**What the task asks**
A faithful repeat of all the records, with no image kept, is the required answer.

───── Records provided ─────

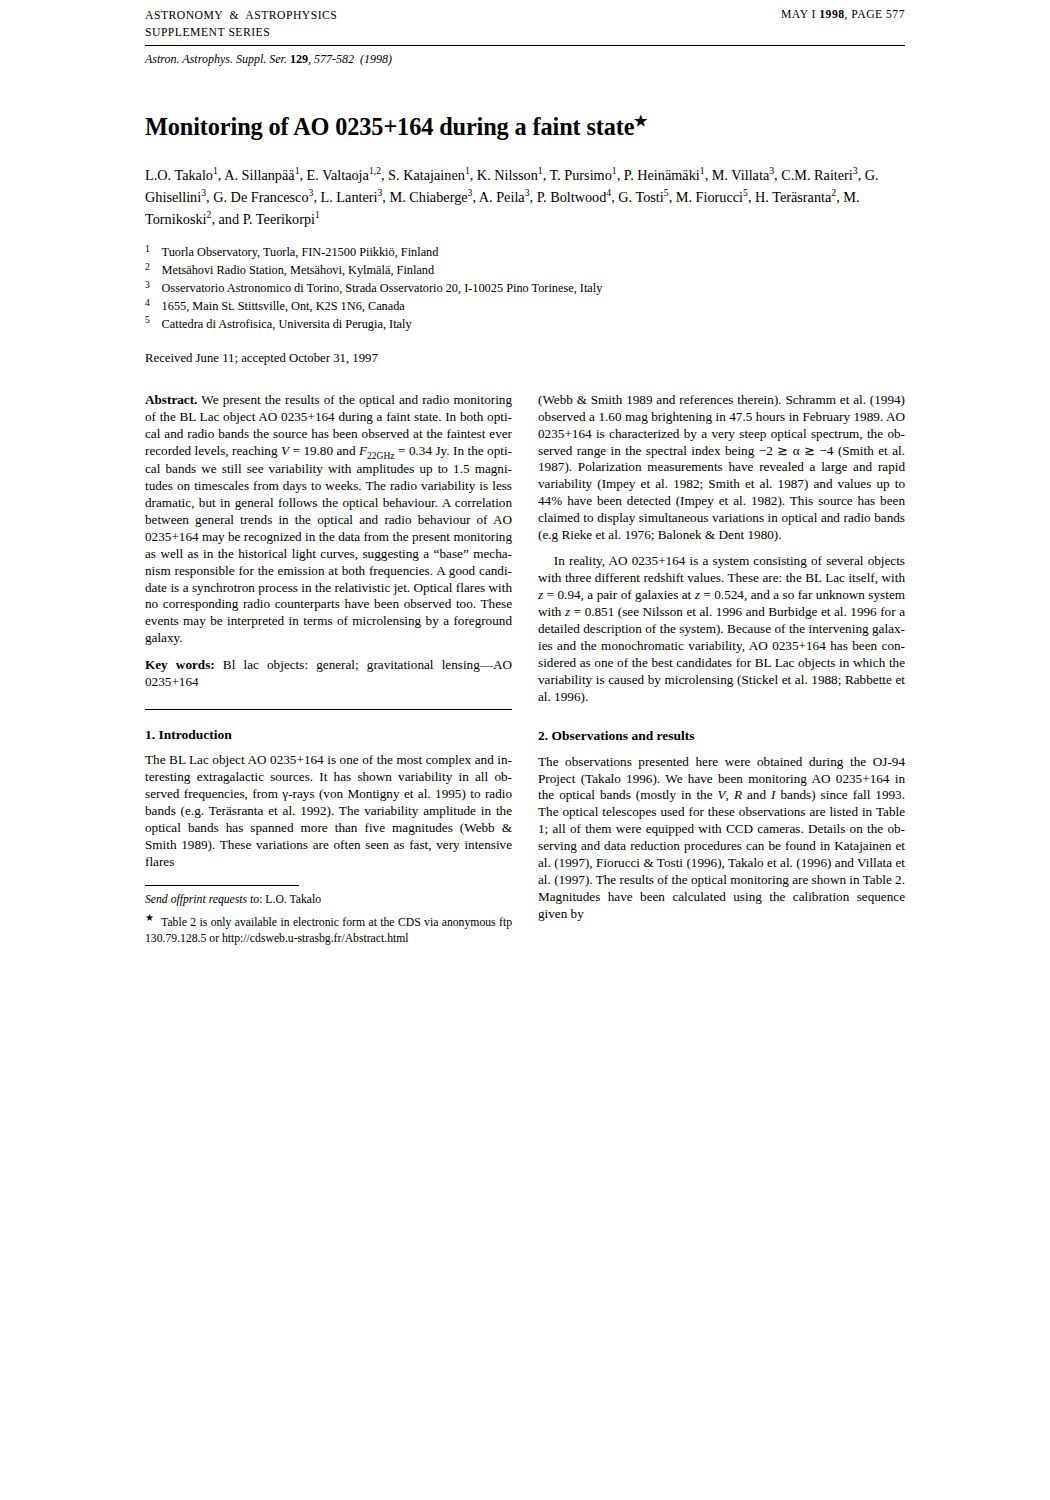Astronomy & Astrophysics
Supplement Series
May I 1998, page 577
Astron. Astrophys. Suppl. Ser. 129, 577-582 (1998)
Monitoring of AO 0235+164 during a faint state★
L.O. Takalo1, A. Sillanpää1, E. Valtaoja1,2, S. Katajainen1, K. Nilsson1, T. Pursimo1, P. Heinämäki1, M. Villata3, C.M. Raiteri3, G. Ghisellini3, G. De Francesco3, L. Lanteri3, M. Chiaberge3, A. Peila3, P. Boltwood4, G. Tosti5, M. Fiorucci5, H. Teräsranta2, M. Tornikoski2, and P. Teerikorpi1
Tuorla Observatory, Tuorla, FIN-21500 Piikkiö, Finland
Metsähovi Radio Station, Metsähovi, Kylmälä, Finland
Osservatorio Astronomico di Torino, Strada Osservatorio 20, I-10025 Pino Torinese, Italy
1655, Main St. Stittsville, Ont, K2S 1N6, Canada
Cattedra di Astrofisica, Universita di Perugia, Italy
Received June 11; accepted October 31, 1997
Abstract. We present the results of the optical and radio monitoring of the BL Lac object AO 0235+164 during a faint state. In both optical and radio bands the source has been observed at the faintest ever recorded levels, reaching V = 19.80 and F 22GHz = 0.34 Jy. In the optical bands we still see variability with amplitudes up to 1.5 magnitudes on timescales from days to weeks. The radio variability is less dramatic, but in general follows the optical behaviour. A correlation between general trends in the optical and radio behaviour of AO 0235+164 may be recognized in the data from the present monitoring as well as in the historical light curves, suggesting a “base” mechanism responsible for the emission at both frequencies. A good candidate is a synchrotron process in the relativistic jet. Optical flares with no corresponding radio counterparts have been observed too. These events may be interpreted in terms of microlensing by a foreground galaxy.
Key words: Bl lac objects: general; gravitational lensing—AO 0235+164
1. Introduction
The BL Lac object AO 0235+164 is one of the most complex and interesting extragalactic sources. It has shown variability in all observed frequencies, from γ-rays (von Montigny et al. 1995) to radio bands (e.g. Teräsranta et al. 1992). The variability amplitude in the optical bands has spanned more than five magnitudes (Webb & Smith 1989). These variations are often seen as fast, very intensive flares
Send offprint requests to: L.O. Takalo
★ Table 2 is only available in electronic form at the CDS via anonymous ftp 130.79.128.5 or http://cdsweb.u-strasbg.fr/Abstract.html
(Webb & Smith 1989 and references therein). Schramm et al. (1994) observed a 1.60 mag brightening in 47.5 hours in February 1989. AO 0235+164 is characterized by a very steep optical spectrum, the observed range in the spectral index being −2 ≳ α ≳ −4 (Smith et al. 1987). Polarization measurements have revealed a large and rapid variability (Impey et al. 1982; Smith et al. 1987) and values up to 44% have been detected (Impey et al. 1982). This source has been claimed to display simultaneous variations in optical and radio bands (e.g Rieke et al. 1976; Balonek & Dent 1980).
In reality, AO 0235+164 is a system consisting of several objects with three different redshift values. These are: the BL Lac itself, with z = 0.94, a pair of galaxies at z = 0.524, and a so far unknown system with z = 0.851 (see Nilsson et al. 1996 and Burbidge et al. 1996 for a detailed description of the system). Because of the intervening galaxies and the monochromatic variability, AO 0235+164 has been considered as one of the best candidates for BL Lac objects in which the variability is caused by microlensing (Stickel et al. 1988; Rabbette et al. 1996).
2. Observations and results
The observations presented here were obtained during the OJ-94 Project (Takalo 1996). We have been monitoring AO 0235+164 in the optical bands (mostly in the V, R and I bands) since fall 1993. The optical telescopes used for these observations are listed in Table 1; all of them were equipped with CCD cameras. Details on the observing and data reduction procedures can be found in Katajainen et al. (1997), Fiorucci & Tosti (1996), Takalo et al. (1996) and Villata et al. (1997). The results of the optical monitoring are shown in Table 2. Magnitudes have been calculated using the calibration sequence given by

─────

**Result**
Astronomy & Astrophysics
Supplement Series
May I 1998, page 577
Astron. Astrophys. Suppl. Ser. 129, 577-582 (1998)
Monitoring of AO 0235+164 during a faint state★
L.O. Takalo1, A. Sillanpää1, E. Valtaoja1,2, S. Katajainen1, K. Nilsson1, T. Pursimo1, P. Heinämäki1, M. Villata3, C.M. Raiteri3, G. Ghisellini3, G. De Francesco3, L. Lanteri3, M. Chiaberge3, A. Peila3, P. Boltwood4, G. Tosti5, M. Fiorucci5, H. Teräsranta2, M. Tornikoski2, and P. Teerikorpi1
Tuorla Observatory, Tuorla, FIN-21500 Piikkiö, Finland
Metsähovi Radio Station, Metsähovi, Kylmälä, Finland
Osservatorio Astronomico di Torino, Strada Osservatorio 20, I-10025 Pino Torinese, Italy
1655, Main St. Stittsville, Ont, K2S 1N6, Canada
Cattedra di Astrofisica, Universita di Perugia, Italy
Received June 11; accepted October 31, 1997
Abstract. We present the results of the optical and radio monitoring of the BL Lac object AO 0235+164 during a faint state. In both optical and radio bands the source has been observed at the faintest ever recorded levels, reaching V = 19.80 and F 22GHz = 0.34 Jy. In the optical bands we still see variability with amplitudes up to 1.5 magnitudes on timescales from days to weeks. The radio variability is less dramatic, but in general follows the optical behaviour. A correlation between general trends in the optical and radio behaviour of AO 0235+164 may be recognized in the data from the present monitoring as well as in the historical light curves, suggesting a “base” mechanism responsible for the emission at both frequencies. A good candidate is a synchrotron process in the relativistic jet. Optical flares with no corresponding radio counterparts have been observed too. These events may be interpreted in terms of microlensing by a foreground galaxy.
Key words: Bl lac objects: general; gravitational lensing—AO 0235+164
1. Introduction
The BL Lac object AO 0235+164 is one of the most complex and interesting extragalactic sources. It has shown variability in all observed frequencies, from γ-rays (von Montigny et al. 1995) to radio bands (e.g. Teräsranta et al. 1992). The variability amplitude in the optical bands has spanned more than five magnitudes (Webb & Smith 1989). These variations are often seen as fast, very intensive flares
Send offprint requests to: L.O. Takalo
★ Table 2 is only available in electronic form at the CDS via anonymous ftp 130.79.128.5 or http://cdsweb.u-strasbg.fr/Abstract.html
(Webb & Smith 1989 and references therein). Schramm et al. (1994) observed a 1.60 mag brightening in 47.5 hours in February 1989. AO 0235+164 is characterized by a very steep optical spectrum, the observed range in the spectral index being −2 ≳ α ≳ −4 (Smith et al. 1987). Polarization measurements have revealed a large and rapid variability (Impey et al. 1982; Smith et al. 1987) and values up to 44% have been detected (Impey et al. 1982). This source has been claimed to display simultaneous variations in optical and radio bands (e.g Rieke et al. 1976; Balonek & Dent 1980).
In reality, AO 0235+164 is a system consisting of several objects with three different redshift values. These are: the BL Lac itself, with z = 0.94, a pair of galaxies at z = 0.524, and a so far unknown system with z = 0.851 (see Nilsson et al. 1996 and Burbidge et al. 1996 for a detailed description of the system). Because of the intervening galaxies and the monochromatic variability, AO 0235+164 has been considered as one of the best candidates for BL Lac objects in which the variability is caused by microlensing (Stickel et al. 1988; Rabbette et al. 1996).
2. Observations and results
The observations presented here were obtained during the OJ-94 Project (Takalo 1996). We have been monitoring AO 0235+164 in the optical bands (mostly in the V, R and I bands) since fall 1993. The optical telescopes used for these observations are listed in Table 1; all of them were equipped with CCD cameras. Details on the observing and data reduction procedures can be found in Katajainen et al. (1997), Fiorucci & Tosti (1996), Takalo et al. (1996) and Villata et al. (1997). The results of the optical monitoring are shown in Table 2. Magnitudes have been calculated using the calibration sequence given by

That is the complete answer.